CIRÒ BIANCO
SCALA

Dobbiamo a un amico, Gaetano Saccoccio, la scoperta e la lettura di un fenomenale diario di viaggio, Vecchia Calabria, di Norman Douglas, datato 1915 e stampato all’epoca in Italia, guarda un po’, dalla Giunti Martello. Nel racconto del nobile viaggiatore inglese, scritto in una lingua evocativa quanto lineare, ci si immerge con meraviglia in panorami primigeni, che gli apparvero esotici senza avere nulla di eccentrico. Il contesto agricolo descritto da Douglas a magiche pennellate, più che comunicare arretratezza, riletto oggi trasmette un che di arcaico, di autenticamente, classicamente “greco”. La fatica contadina dello sfidare una terra «stracotta» ed eventualmente accettarne la rovina stagionale «senza una parola di lamentela» – parole dell’autore – contiene inoltre in sé la più alta qualificazione del lavoro agricolo, anche quello di vigna. Quella che tocca ai produttori del Cirò di oggi, dunque, non è una sfida nuova: è un confronto con un passato che sussiste, che non va inventato o infiorettato di aneddoti a uso turistico o, come si dice oggi, a fini di storytelling. Il vino di Cirò è bevanda buona, rito arcaico ed eredità culturale, anche se ha dovuto rinnovarsi; a una tipologia come il Cirò Bianco, per esempio, non si pensa mai quando la mente va alla denominazione, celebre invece per i suoi rossi tenaci, salati e terrosi. Ma anche nel piccolo mondo del bianco cirotano possono farsi scoperte interessanti, che assecondano in pieno la vocazione ambientale. Per esempio, questo di Luigi e Francesco Scala, vignaioli figli di vignaioli, che hanno potuto operare una revisione delle etichette semplicemente ripescando quelle d’inizio attività, col gusto di allora. Sono bellissime, e sin dall’aspetto indirizzano “contromano” rispetto alle tendenze attuali i vini che le portano.
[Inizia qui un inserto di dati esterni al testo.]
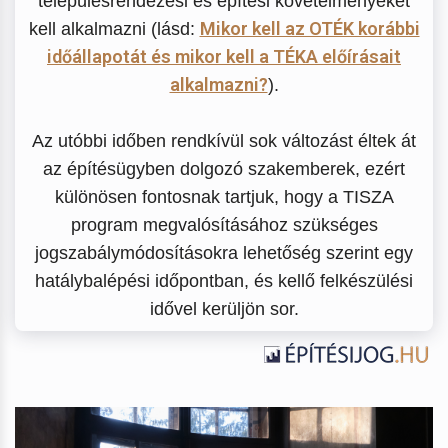
településrendezési és építési követelményeket
Mikor kell az OTÉK korábbi
kell alkalmazni (lásd:
időállapotát és mikor kell a TÉKA előírásait
alkalmazni?
).
Az utóbbi időben rendkívül sok változást éltek át
az építésügyben dolgozó szakemberek, ezért
különösen fontosnak tartjuk, hogy a TISZA
program megvalósításához szükséges
jogszabálymódosításokra lehetőség szerint egy
hatálybalépési időpontban, és kellő felkészülési
idővel kerüljön sor.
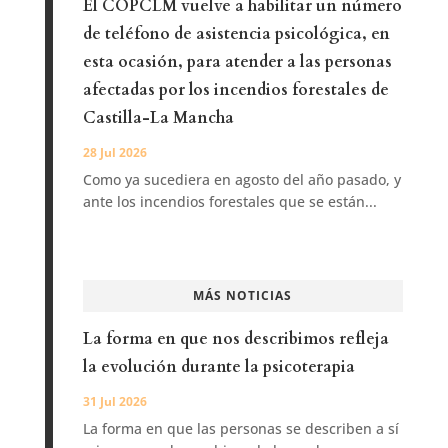
El COPCLM vuelve a habilitar un número
de teléfono de asistencia psicológica, en
esta ocasión, para atender a las personas
afectadas por los incendios forestales de
Castilla-La Mancha
28 Jul 2026
Como ya sucediera en agosto del año pasado, y
ante los incendios forestales que se están...
MÁS NOTICIAS
La forma en que nos describimos refleja
la evolución durante la psicoterapia
31 Jul 2026
La forma en que las personas se describen a sí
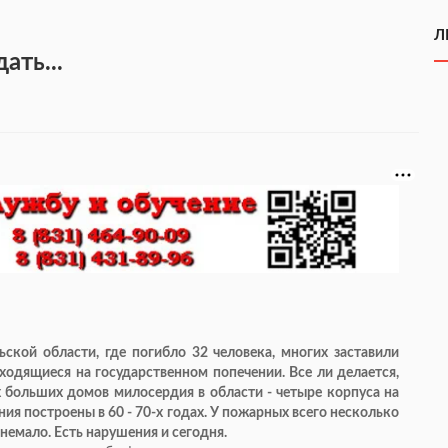
Л
ать...
ьской области, где погибло 32 человека, многих заставили
аходящиеся на государственном попечении. Все ли делается,
х больших домов милосердия в области - четыре корпуса на
ния построены в 60 - 70-х годах. У пожарных всего несколько
немало. Есть нарушения и сегодня.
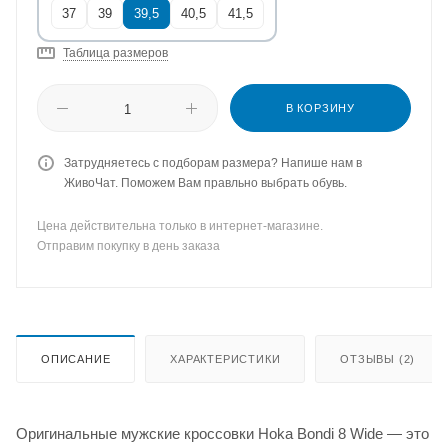
37
39
39,5
40,5
41,5
Таблица размеров
В КОРЗИНУ
Затрудняетесь с подборам размера? Напише нам в
ЖивоЧат. Поможем Вам правльно выбрать обувь.
Цена действительна только в интернет-магазине.
Отправим покупку в день заказа
ОПИСАНИЕ
ХАРАКТЕРИСТИКИ
ОТЗЫВЫ (2)
Оригинальные мужские кроссовки Hoka Bondi 8 Wide — это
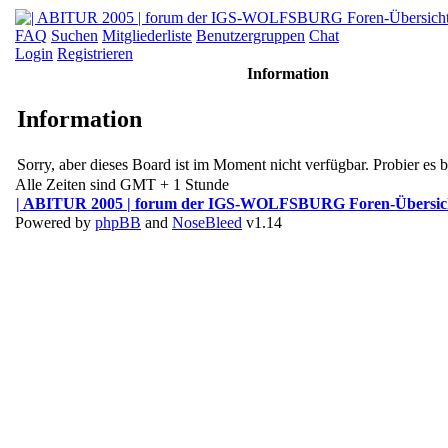
FAQ
Suchen
Mitgliederliste
Benutzergruppen
Chat
Login
Registrieren
Information
Information
Sorry, aber dieses Board ist im Moment nicht verfügbar. Probier es bi
Alle Zeiten sind GMT + 1 Stunde
| ABITUR 2005 | forum der IGS-WOLFSBURG Foren-Übersic
Powered by
phpBB
and
NoseBleed
v1.14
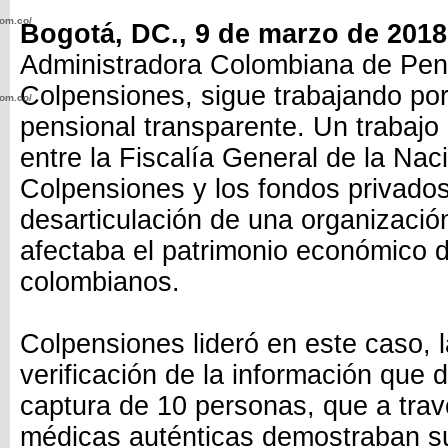
com.co/wp-
Bogotá, DC., 9 de marzo de 2018
Administradora Colombiana de Pen
Colpensiones, sigue trabajando po
com.co/wp-
pensional transparente. Un trabajo
entre la Fiscalía General de la Nac
Colpensiones y los fondos privados,
desarticulación de una organización
.com.co/wp-
afectaba el patrimonio económico d
colombianos.
Colpensiones lideró en este caso, l
.com.co/wp-
verificación de la información que d
captura de 10 personas, que a trav
médicas auténticas demostraban s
Il contesto agricolo descritto da Douglas a magiche pennellate, più che comunicare arretratezza, riletto oggi trasmette un che di arcaico, di autenticamente, classicamente ‘greco’

Il Cirò Bianco, che proviene da due ettari a Greco di vent’anni di età, ha insomma del coraggio: basso di grado, lieve nel colore, austero ai profumi, nei quali una nitida traccia floreale si fonde a un’evocazione puntuale della macchia marina spontanea; delicato infine nel dipanare la sua trama di sapore, nel tocco lieve di una punta di sale.